Assigned task: When you reach the line containing "cereal bowl: none" in the entries below, start writing out each line exactly, and stop after the line containing "fruit: none [1103,1058,1240,1190]".

Exercise material:

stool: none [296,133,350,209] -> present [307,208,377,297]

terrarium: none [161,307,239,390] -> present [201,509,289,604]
...
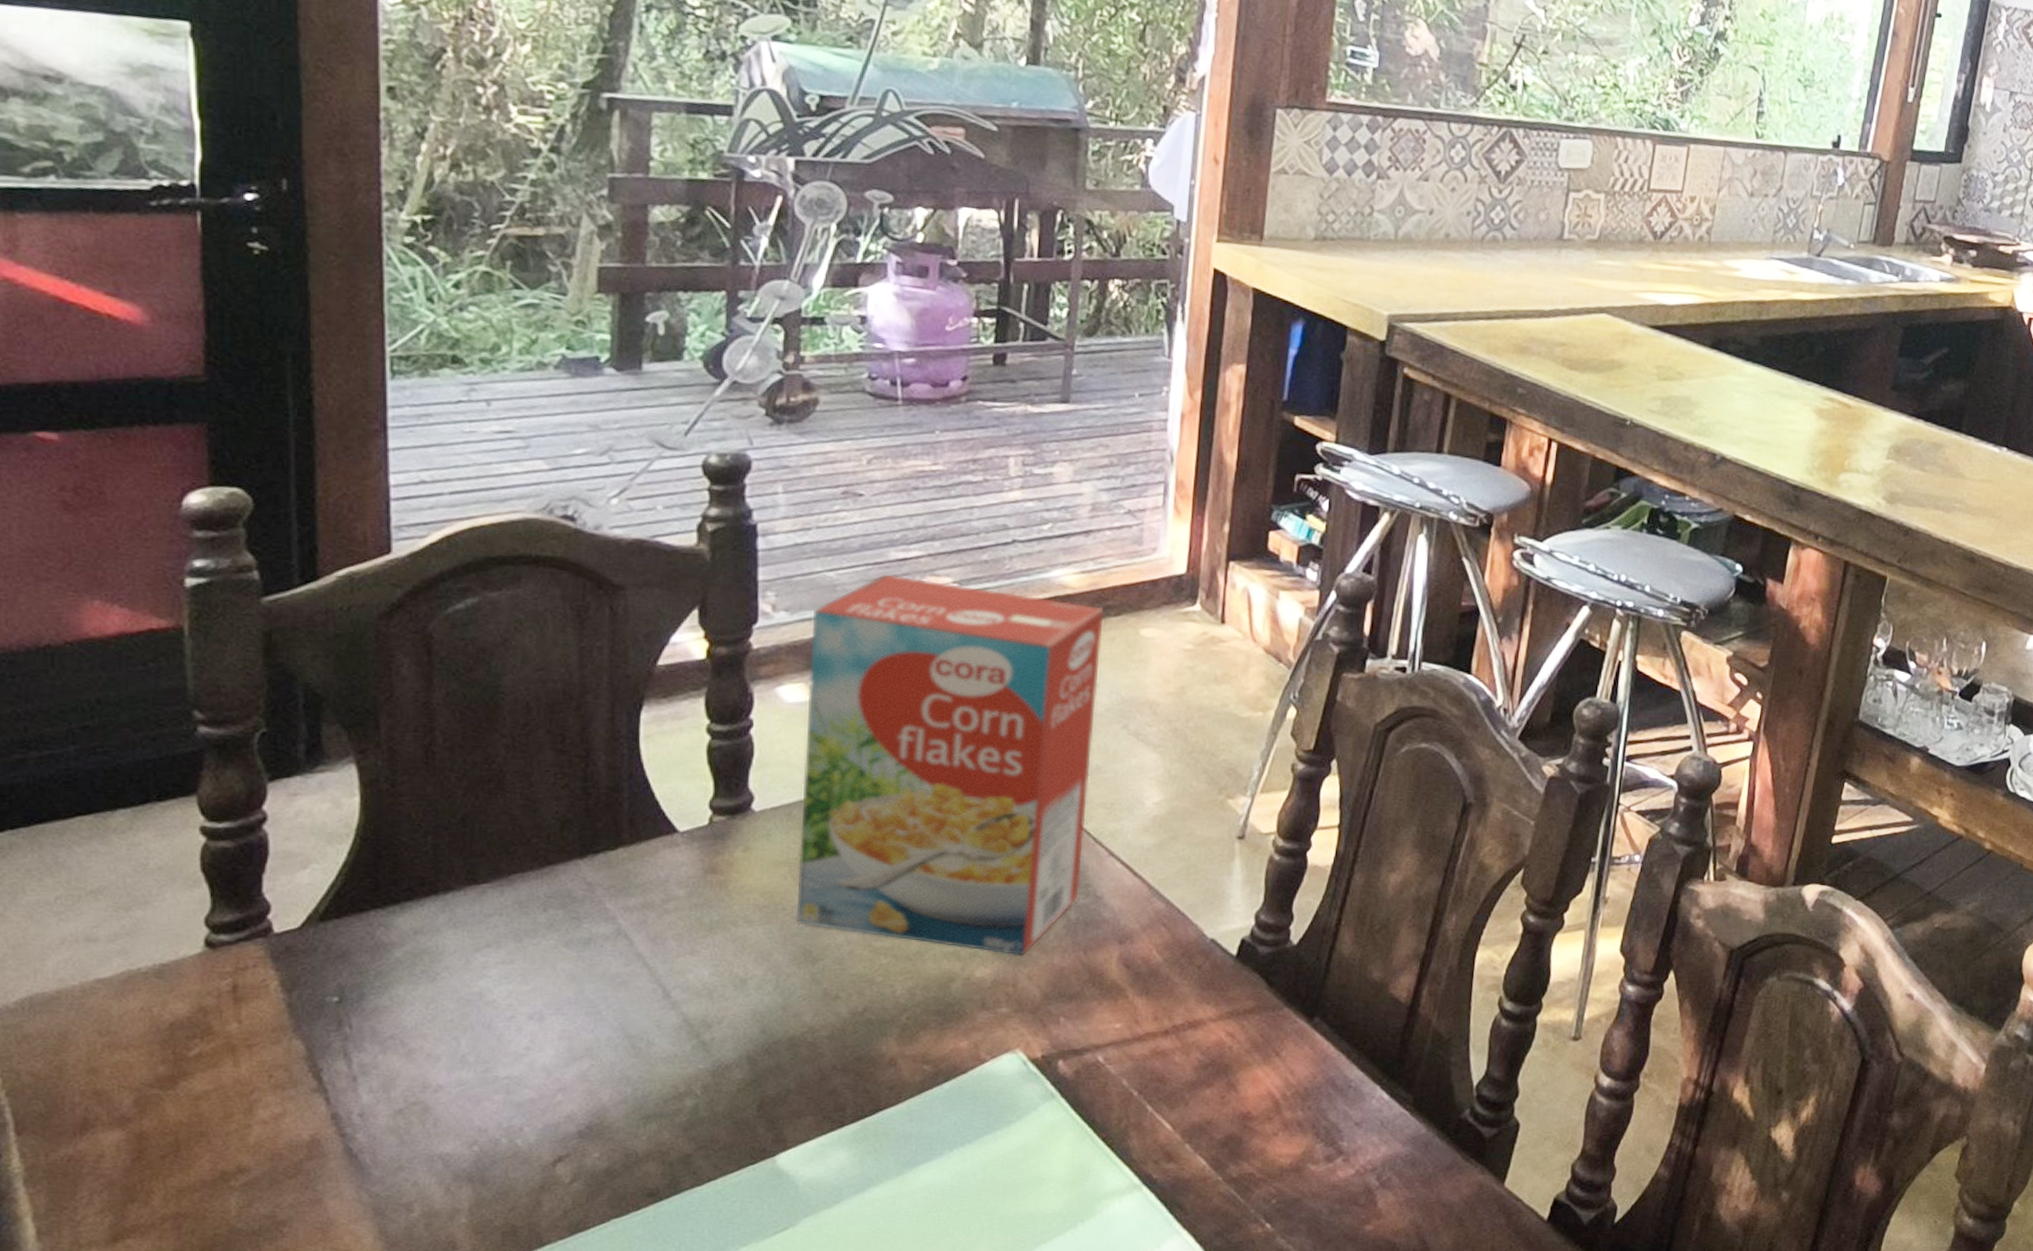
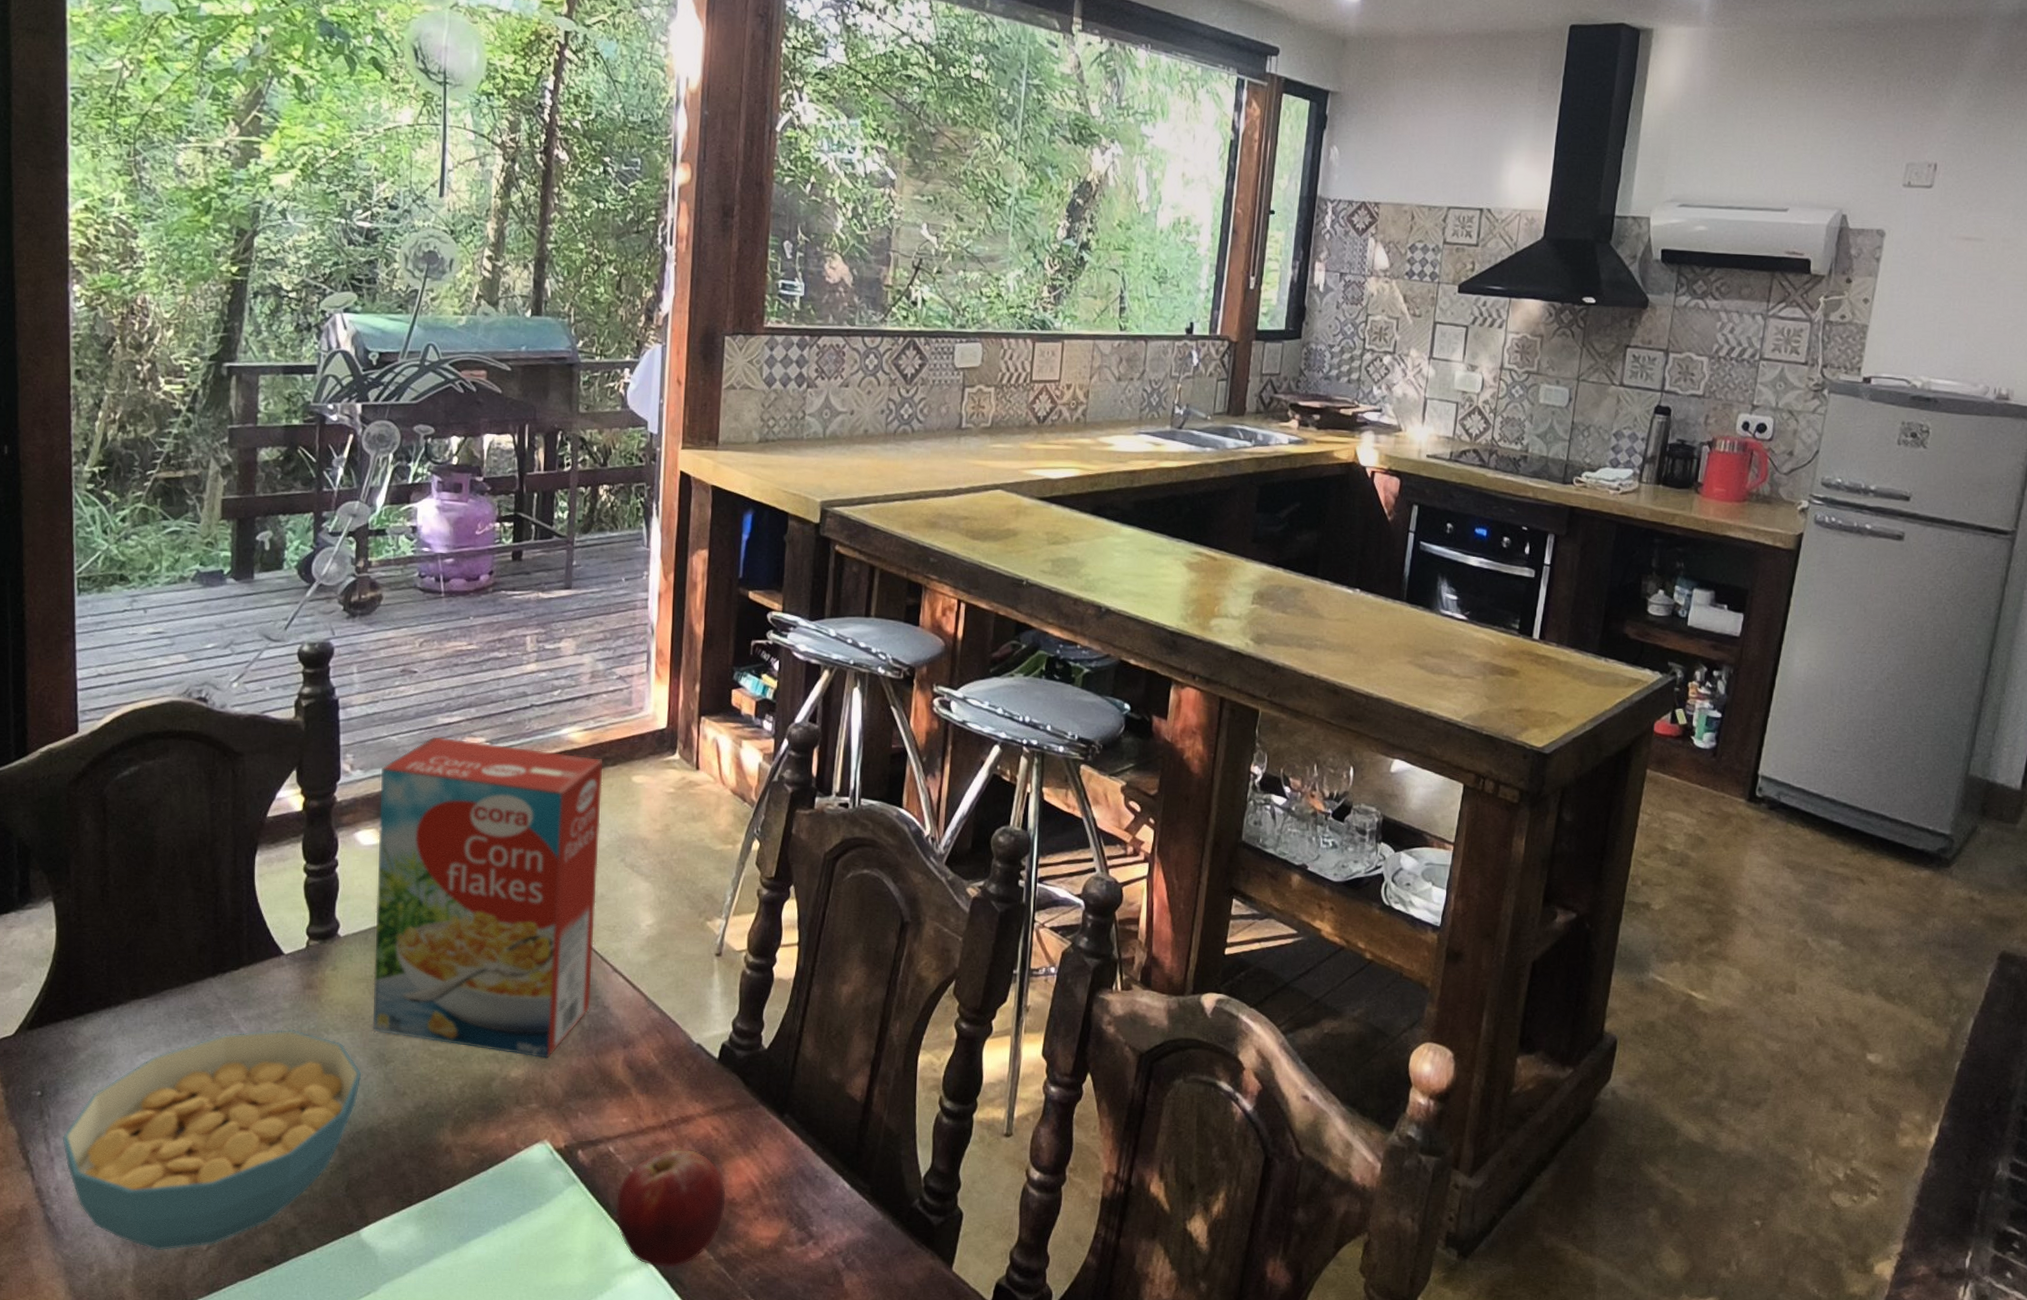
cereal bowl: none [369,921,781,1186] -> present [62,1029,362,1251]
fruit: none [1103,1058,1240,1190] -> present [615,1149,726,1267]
* * *
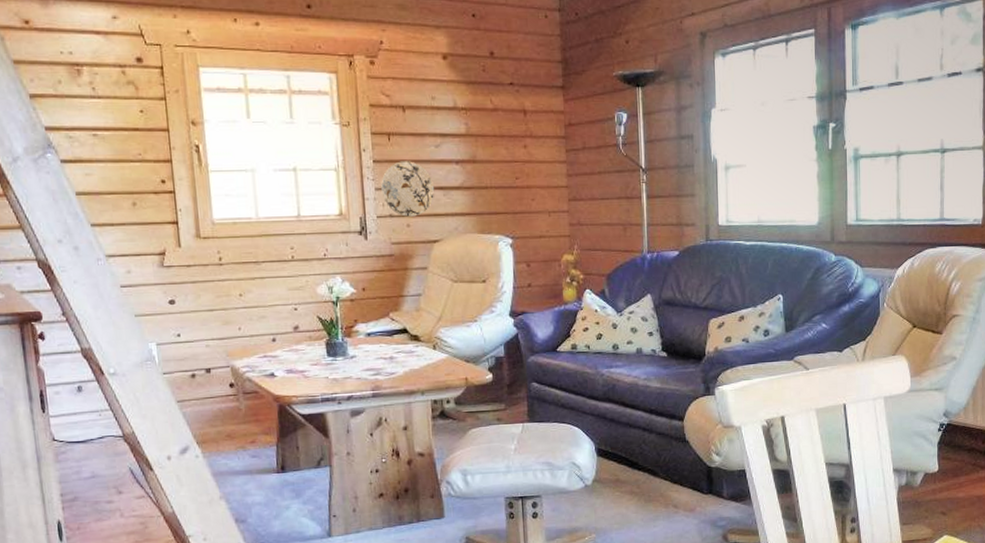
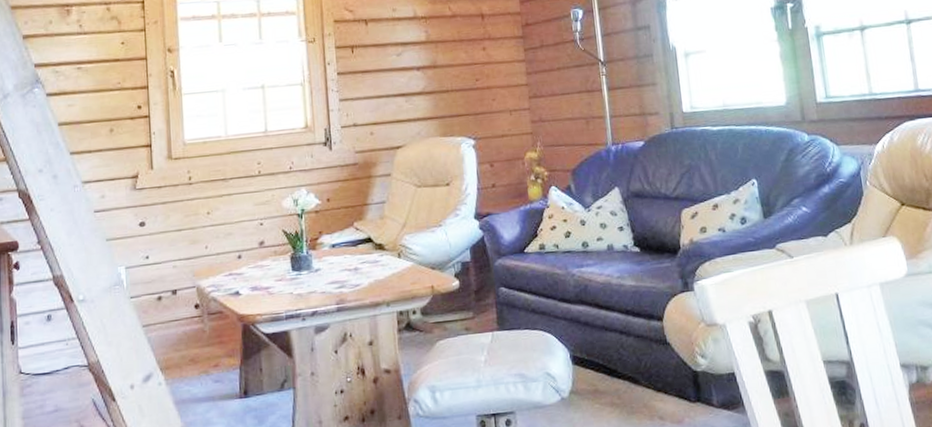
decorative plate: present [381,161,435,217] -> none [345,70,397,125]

Exercise output:
cereal bowl: none [369,921,781,1186] -> present [62,1029,362,1251]
fruit: none [1103,1058,1240,1190] -> present [615,1149,726,1267]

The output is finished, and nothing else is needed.